Henry Hatsworth and the Puzzling Adventure.

The top screen is a platformer, like Mario or Megaman, the bottom half is a grid of blocks that you pause the main action to match (like bejewelled.) When you kill an enemy in the top screen, it becomes a block on the bottom. The blocks slowly move up ,and if you don’t “match” the enemy to get it to go away, it comes back into the main screen. Matching blocks gives you powerups and such.

When you fill a “super meter” from matching blocks, you can then activate “tea time” and turn into a giant steam-powered mech.

Confusing? It should be! A short video explains gameplay better than I can. (Watch the first couple minutes for general gameplay, then skip to 4:45 to see ‘Tea Time’ in action.)

Your DS Lite can play Gameboy Advance games, too. I just finished playing Castlevania: Harmony of Dissonance on mine and it was lots of fun.

Actually, there is a certain enemy that you can only beat (well, maybe not if you’re extremely, extremely powerful) by closing the DS.

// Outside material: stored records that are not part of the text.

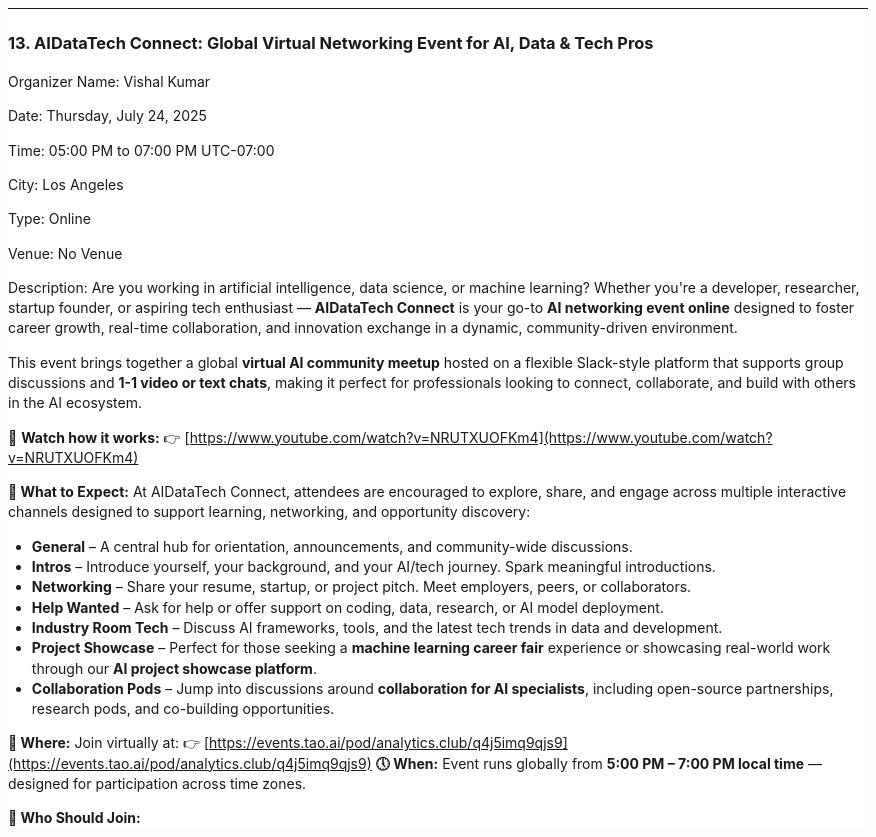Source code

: ------------------------------------------------------------------------------------------------------------

### 13. AIDataTech Connect: Global Virtual Networking Event for AI, Data & Tech Pros

Organizer Name: Vishal Kumar

Date: Thursday, July 24, 2025

Time: 05:00 PM to 07:00 PM UTC-07:00

City: Los Angeles

Type: Online

Venue: No Venue

Description: Are you working in artificial intelligence, data science, or machine learning? Whether you're a developer, researcher, startup founder, or aspiring tech enthusiast — **AIDataTech Connect** is your go-to **AI networking event online** designed to foster career growth, real-time collaboration, and innovation exchange in a dynamic, community-driven environment.

This event brings together a global **virtual AI community meetup** hosted on a flexible Slack-style platform that supports group discussions and **1-1 video or text chats**, making it perfect for professionals looking to connect, collaborate, and build with others in the AI ecosystem.

🎥 **Watch how it works:**
👉 [https://www.youtube.com/watch?v=NRUTXUOFKm4](https://www.youtube.com/watch?v=NRUTXUOFKm4)

**💬 What to Expect:**
At AIDataTech Connect, attendees are encouraged to explore, share, and engage across multiple interactive channels designed to support learning, networking, and opportunity discovery:

* **General** – A central hub for orientation, announcements, and community-wide discussions.
* **Intros** – Introduce yourself, your background, and your AI/tech journey. Spark meaningful introductions.
* **Networking** – Share your resume, startup, or project pitch. Meet employers, peers, or collaborators.
* **Help Wanted** – Ask for help or offer support on coding, data, research, or AI model deployment.
* **Industry Room Tech** – Discuss AI frameworks, tools, and the latest tech trends in data and development.
* **Project Showcase** – Perfect for those seeking a **machine learning career fair** experience or showcasing real-world work through our **AI project showcase platform**.
* **Collaboration Pods** – Jump into discussions around **collaboration for AI specialists**, including open-source partnerships, research pods, and co-building opportunities.

**📍 Where:**
Join virtually at:
👉 [https://events.tao.ai/pod/analytics.club/q4j5imq9qjs9](https://events.tao.ai/pod/analytics.club/q4j5imq9qjs9)
**🕔 When:**
Event runs globally from **5:00 PM – 7:00 PM local time** — designed for participation across time zones.

**👥 Who Should Join:**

Checking Metacritic is definitely a good idea, though. Anything higher than an 80 that sounds interesting to you is a pretty safe bet, and after you work your way through those you’ll have a better idea which more obscure titles may interest you.

Man…so they did, in fact, incorporate every possible input?

(And I’m curious which enemy this is…It’d be amusing if it’s one I managed to muscle through. But I’ve only got 78% or so completion on my Noise list (I THINK I’ve got everything but a couple Boss Noise available in the main game), so it’s entirely possible it’s just one I haven’t fought.)

Yeah. This seems to me to be a pass.